As for industries, those working in the chemicals (100%), industrial manufacturing (90%), consumer goods (90%), and hospitality and leisure (88%) sectors were the most confident, while those working in the communications (25%), aerospace and defence (43%), engineering (64%), insurance (67%), and education (72%) were the least confident.

In addition to digital skills (57%), the Hong Kong workforce lacked entrepreneurial ability (44%), STEM skills (44%), and creativity and innovation (58%).

The demand for hybrid working

Employees in Hong Kong want to work remotely from now on. For people who could work remotely during the pandemic, half of them (48%) described their ideal work environment as wholly or mostly virtual working, which is lower than the global average (72%). One in three respondents (33%) preferred a mix of remote working and face to face. This is particularly prevalent in industries like professional services, where people are largely able to perform their jobs remotely using technology. A remarkably low percentage of 19% would like to go back to the traditional work environment.

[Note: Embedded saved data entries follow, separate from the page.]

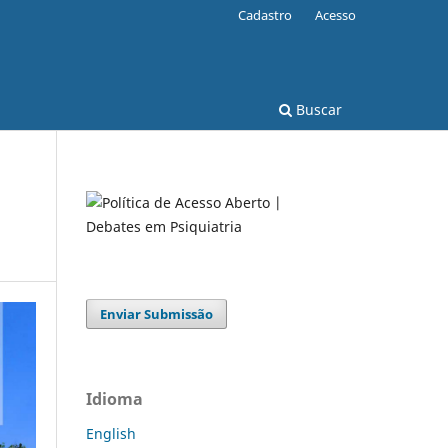
Cadastro
Acesso
Buscar
Enviar Submissão
Idioma
English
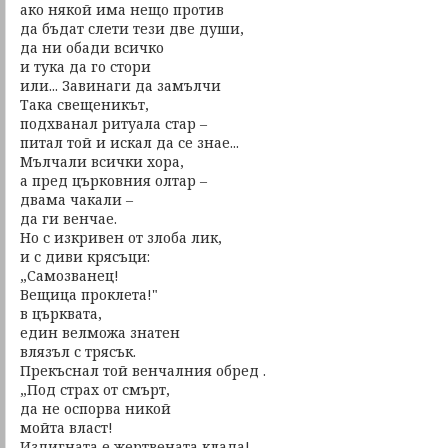
ако някой има нещо против
да бъдат слети тези две души,
да ни обади всичко
и тука да го стори
или... Завинаги да замълчи
Така свещеникът,
подхванал ритуала стар –
питал той и искал да се знае...
Мълчали всички хора,
а пред църковния олтар –
двама чакали –
да ги венчае.
Но с изкривен от злоба лик,
и с диви крясъци:
„Самозванец!
Вещица проклета!"
в църквата,
един велможа знатен
влязъл с трясък.
Прекъснал той венчалния обред .
„Под страх от смърт,
да не оспорва никой
мойта власт!
Издигната е жертвената клада!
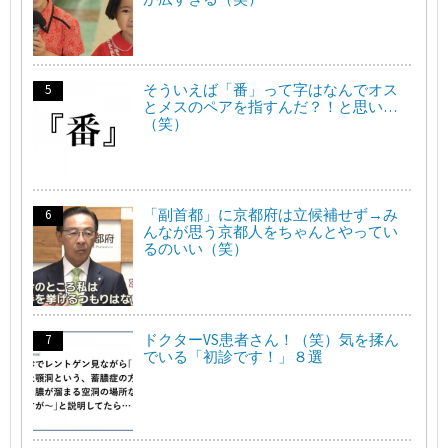
そういえば「番」って字はなんでオス
とメスのペアを指すんだ？！と思い…
（笑）
「副首都」に京都府は立候補せず→み
んなが思う京都人をちゃんとやってい
るのいい（笑）
ドクターVS患者さん！（笑）気を揉ん
でいる「初診です！」８選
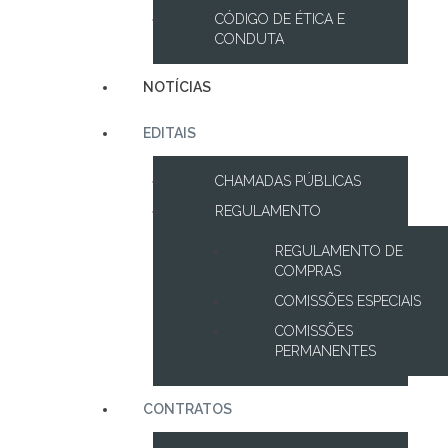
CÓDIGO DE ÉTICA E
CONDUTA
NOTÍCIAS
EDITAIS
CHAMADAS PÚBLICAS
REGULAMENTO
REGULAMENTO DE
COMPRAS
COMISSÕES ESPECIAIS
COMISSÕES
PERMANENTES
CONTRATOS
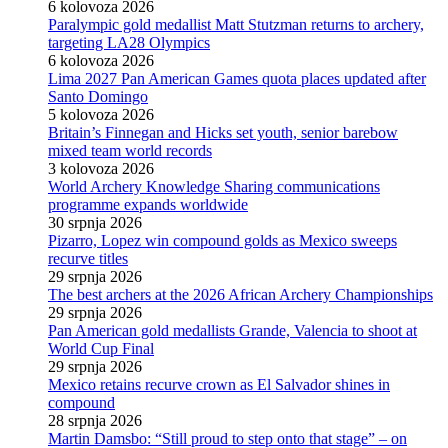
6 kolovoza 2026
Paralympic gold medallist Matt Stutzman returns to archery,
targeting LA28 Olympics
6 kolovoza 2026
Lima 2027 Pan American Games quota places updated after
Santo Domingo
5 kolovoza 2026
Britain’s Finnegan and Hicks set youth, senior barebow
mixed team world records
3 kolovoza 2026
World Archery Knowledge Sharing communications
programme expands worldwide
30 srpnja 2026
Pizarro, Lopez win compound golds as Mexico sweeps
recurve titles
29 srpnja 2026
The best archers at the 2026 African Archery Championships
29 srpnja 2026
Pan American gold medallists Grande, Valencia to shoot at
World Cup Final
29 srpnja 2026
Mexico retains recurve crown as El Salvador shines in
compound
28 srpnja 2026
Martin Damsbo: “Still proud to step onto that stage” – on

If forced to choose, 61% of Hongkongers said they prefer flexibility (‘To be in control of my work, what I do and when I do it’) over supervision. This compares to 48% globally and 51% in mainland China. Diving deeper, the employee experience was more positive amid the pandemic when companies adopted hybrid working models.

Chinese employers report much higher confidence about the future world of work, whereas Europe and the US are more wary. Hong Kong stands at 44%, global 50% and 73% in mainland China have a positive outlook among those between 18 to 54 years of age. The positive infers to ‘Confident – I know I will be successful.’ Globally, 56% are less optimistic of long-term stable employment, by contrast only 39% feel this way in mainland China and Hong Kong.

In February 2021, PwC commissioned a survey of 32,517 members of the general public across 19 countries. Respondents included workers, business owners, contract workers, students, unemployed people looking for work, and those on furlough or who were temporarily laid off. Among the global respondents, 503 members are from Hong Kong and 1,511 members are from mainland China, covering different gender, age and working status.